All common shares of the Corporation held or controlled by Mr. Edelman and Mr. Steinepreis are held for investment purposes. In the future, Mr. Edelman and/or Mr. Steinepreis (directly or indirectly), may acquire and/or dispose of common shares through the market, privately or otherwise, as circumstances or market conditions may warrant.
This portion of this news release is issued pursuant to National Instrument 62-103 - The Early Warning System and Related and Take-Over Bid and Insider Reporting Issues of the Canadian Securities Administrators, which also requires an early warning report to be filed with the applicable securities regulators containing additional information with respect to the foregoing matters. A copy of the early warning reports will be filed by Mr. Edelman and Mr. Steinepreis in accordance with applicable securities laws and will be available on the Corporation's issuer profile on SEDAR at www.sedar.com.
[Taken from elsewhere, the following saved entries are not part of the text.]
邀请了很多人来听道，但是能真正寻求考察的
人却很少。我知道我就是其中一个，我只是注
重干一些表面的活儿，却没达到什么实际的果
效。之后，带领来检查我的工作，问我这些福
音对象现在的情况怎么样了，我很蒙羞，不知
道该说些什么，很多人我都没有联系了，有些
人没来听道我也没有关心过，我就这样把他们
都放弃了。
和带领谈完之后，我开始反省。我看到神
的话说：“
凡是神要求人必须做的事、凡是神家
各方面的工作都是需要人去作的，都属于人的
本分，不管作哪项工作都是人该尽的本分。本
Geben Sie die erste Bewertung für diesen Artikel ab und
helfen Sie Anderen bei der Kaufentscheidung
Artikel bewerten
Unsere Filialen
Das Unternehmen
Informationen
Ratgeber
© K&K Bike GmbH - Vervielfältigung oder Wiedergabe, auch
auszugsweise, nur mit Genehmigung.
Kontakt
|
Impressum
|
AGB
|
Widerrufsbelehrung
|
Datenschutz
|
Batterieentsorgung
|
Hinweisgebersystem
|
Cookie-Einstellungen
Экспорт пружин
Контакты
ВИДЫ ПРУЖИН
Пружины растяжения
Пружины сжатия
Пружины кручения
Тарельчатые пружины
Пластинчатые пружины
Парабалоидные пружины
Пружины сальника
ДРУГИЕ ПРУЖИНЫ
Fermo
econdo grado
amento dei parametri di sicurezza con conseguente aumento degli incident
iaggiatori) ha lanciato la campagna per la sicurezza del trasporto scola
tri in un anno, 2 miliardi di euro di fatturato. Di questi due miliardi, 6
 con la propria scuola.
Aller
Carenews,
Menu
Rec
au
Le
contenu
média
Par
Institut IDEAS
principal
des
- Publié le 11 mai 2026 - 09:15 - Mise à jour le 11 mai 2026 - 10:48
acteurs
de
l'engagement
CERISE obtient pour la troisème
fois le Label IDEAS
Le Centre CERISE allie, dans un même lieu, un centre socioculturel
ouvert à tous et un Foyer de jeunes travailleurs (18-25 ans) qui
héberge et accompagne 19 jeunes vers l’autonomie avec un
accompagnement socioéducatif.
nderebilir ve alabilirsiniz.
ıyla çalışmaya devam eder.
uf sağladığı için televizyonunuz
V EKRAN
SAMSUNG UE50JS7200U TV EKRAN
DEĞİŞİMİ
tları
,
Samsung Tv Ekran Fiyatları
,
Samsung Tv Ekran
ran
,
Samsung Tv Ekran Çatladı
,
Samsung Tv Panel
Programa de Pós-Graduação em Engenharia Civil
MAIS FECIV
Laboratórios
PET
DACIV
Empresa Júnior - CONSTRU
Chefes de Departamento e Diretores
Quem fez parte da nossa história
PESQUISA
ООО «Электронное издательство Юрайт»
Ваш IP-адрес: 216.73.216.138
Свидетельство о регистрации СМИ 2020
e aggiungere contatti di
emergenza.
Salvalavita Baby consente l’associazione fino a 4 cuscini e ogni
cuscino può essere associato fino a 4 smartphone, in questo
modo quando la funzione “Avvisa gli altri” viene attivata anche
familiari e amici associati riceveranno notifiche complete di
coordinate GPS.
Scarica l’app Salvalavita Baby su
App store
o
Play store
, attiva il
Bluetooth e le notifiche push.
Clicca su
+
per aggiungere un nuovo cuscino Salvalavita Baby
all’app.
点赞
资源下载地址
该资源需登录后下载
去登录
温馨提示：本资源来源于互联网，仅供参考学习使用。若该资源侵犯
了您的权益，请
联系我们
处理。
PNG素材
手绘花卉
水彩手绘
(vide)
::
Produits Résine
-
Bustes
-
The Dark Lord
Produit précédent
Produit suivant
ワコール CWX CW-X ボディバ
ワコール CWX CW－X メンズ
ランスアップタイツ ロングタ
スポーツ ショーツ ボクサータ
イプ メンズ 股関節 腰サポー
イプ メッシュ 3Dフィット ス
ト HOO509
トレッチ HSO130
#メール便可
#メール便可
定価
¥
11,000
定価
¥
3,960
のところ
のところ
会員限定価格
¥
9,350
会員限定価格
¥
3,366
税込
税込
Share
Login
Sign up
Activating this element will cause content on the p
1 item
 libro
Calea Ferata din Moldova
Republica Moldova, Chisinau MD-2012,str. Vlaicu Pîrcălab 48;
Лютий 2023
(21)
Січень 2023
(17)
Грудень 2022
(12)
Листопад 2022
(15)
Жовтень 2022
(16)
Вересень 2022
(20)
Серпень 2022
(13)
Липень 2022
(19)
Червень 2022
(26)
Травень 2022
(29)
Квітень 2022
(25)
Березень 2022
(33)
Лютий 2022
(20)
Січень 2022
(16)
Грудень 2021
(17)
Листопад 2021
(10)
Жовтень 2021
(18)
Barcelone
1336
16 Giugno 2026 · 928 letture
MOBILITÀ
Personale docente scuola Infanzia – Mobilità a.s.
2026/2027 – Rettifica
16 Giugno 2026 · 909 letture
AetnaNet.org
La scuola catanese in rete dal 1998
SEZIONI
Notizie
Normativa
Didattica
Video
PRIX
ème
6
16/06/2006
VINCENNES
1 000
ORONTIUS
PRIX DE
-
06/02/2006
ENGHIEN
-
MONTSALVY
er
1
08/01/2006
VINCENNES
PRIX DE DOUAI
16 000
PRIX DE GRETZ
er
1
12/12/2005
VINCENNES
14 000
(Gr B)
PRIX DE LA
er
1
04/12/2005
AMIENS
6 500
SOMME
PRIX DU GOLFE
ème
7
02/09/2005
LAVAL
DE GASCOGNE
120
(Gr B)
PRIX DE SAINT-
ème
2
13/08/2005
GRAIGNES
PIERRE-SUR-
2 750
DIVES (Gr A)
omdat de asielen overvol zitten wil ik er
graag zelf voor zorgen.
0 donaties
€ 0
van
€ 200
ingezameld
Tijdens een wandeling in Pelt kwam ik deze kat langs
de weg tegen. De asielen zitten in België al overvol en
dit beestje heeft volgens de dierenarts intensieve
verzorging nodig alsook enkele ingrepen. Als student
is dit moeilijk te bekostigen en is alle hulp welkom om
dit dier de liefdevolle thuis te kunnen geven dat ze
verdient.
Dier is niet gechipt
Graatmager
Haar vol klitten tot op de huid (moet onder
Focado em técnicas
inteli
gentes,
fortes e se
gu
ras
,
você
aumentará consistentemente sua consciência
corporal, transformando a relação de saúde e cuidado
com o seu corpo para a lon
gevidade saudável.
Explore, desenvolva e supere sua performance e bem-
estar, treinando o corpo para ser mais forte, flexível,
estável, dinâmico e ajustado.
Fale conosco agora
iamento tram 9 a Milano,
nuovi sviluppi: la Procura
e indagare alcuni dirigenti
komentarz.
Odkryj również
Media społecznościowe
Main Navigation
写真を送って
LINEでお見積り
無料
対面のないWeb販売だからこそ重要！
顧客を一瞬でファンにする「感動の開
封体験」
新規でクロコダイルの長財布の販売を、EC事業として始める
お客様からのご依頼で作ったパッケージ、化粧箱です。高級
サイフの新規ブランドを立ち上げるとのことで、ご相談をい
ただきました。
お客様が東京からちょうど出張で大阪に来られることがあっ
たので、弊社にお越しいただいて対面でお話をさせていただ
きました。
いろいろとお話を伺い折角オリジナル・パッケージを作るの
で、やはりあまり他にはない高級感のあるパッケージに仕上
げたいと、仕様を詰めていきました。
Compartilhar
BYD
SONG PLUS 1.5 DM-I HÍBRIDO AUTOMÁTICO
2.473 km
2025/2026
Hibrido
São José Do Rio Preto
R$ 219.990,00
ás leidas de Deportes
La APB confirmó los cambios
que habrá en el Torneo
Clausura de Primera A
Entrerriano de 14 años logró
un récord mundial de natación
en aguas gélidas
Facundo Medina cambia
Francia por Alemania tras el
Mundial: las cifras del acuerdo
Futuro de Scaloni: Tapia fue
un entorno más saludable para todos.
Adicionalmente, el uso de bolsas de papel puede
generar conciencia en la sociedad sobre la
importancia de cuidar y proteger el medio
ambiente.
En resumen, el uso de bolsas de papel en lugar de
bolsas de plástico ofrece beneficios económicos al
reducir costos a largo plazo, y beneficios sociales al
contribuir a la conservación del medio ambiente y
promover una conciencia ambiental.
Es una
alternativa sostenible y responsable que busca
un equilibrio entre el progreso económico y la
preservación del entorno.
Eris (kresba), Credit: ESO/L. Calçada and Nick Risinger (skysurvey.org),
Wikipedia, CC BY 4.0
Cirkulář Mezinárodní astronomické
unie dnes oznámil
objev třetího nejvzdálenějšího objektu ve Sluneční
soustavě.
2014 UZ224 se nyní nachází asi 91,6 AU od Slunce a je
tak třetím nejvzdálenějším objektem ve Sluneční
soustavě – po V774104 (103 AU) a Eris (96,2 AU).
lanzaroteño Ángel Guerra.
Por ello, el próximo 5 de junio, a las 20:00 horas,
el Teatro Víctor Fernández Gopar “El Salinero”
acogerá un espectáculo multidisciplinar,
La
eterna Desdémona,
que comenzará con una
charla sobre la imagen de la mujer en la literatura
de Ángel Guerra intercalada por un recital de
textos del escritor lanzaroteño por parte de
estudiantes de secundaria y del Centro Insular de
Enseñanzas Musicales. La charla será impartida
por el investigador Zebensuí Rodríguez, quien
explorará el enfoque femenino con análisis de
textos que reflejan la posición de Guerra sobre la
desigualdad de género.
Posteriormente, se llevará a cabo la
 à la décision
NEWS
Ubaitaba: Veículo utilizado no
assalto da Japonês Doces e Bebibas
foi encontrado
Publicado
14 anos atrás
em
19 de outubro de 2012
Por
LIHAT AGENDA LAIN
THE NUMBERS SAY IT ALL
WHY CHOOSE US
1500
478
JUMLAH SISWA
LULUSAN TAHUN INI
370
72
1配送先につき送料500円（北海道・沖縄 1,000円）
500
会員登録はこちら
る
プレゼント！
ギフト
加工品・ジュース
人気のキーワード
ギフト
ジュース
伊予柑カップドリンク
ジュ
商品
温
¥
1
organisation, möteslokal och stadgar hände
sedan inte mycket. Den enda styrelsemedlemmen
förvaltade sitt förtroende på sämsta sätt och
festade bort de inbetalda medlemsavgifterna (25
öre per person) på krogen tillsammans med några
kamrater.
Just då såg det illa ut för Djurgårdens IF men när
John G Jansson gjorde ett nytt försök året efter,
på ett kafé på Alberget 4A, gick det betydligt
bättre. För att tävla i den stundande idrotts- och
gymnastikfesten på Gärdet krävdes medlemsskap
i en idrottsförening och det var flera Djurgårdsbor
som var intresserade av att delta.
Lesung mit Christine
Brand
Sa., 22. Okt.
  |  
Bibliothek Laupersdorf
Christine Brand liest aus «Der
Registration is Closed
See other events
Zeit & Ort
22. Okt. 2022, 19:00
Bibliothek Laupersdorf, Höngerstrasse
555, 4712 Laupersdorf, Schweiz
For further information please contact:
Mr. Jeremy Edelman
Director and Chief Executive Officer
Meryllion Resources Corp.
E: jeremy@edelman.cc
Forward-Looking Statements
Information set forth in this news release may involve forward-looking statements under applicable securities laws. The forward-looking statements contained herein are expressly qualified in their entirety by this cautionary statement. The forward-looking statements included in this document are made as of the date of this document and the Corporation disclaims any intention or obligation to update or revise any forward-looking statements, whether as a result of new information, future events or otherwise, except as expressly required by applicable securities legislation. Although Management believes that the expectations represented in such forward-looking statements are reasonable, there can be no assurance that such expectations will prove to be correct. This news release does not constitute an offer to sell or solicitation of an offer to buy any of the securities described herein and accordingly undue reliance should not be put on such.
Neither CSE nor its Regulation Services Provider (as that term is defined in the policies of the CSE) accepts responsibility for the adequacy or accuracy of this release.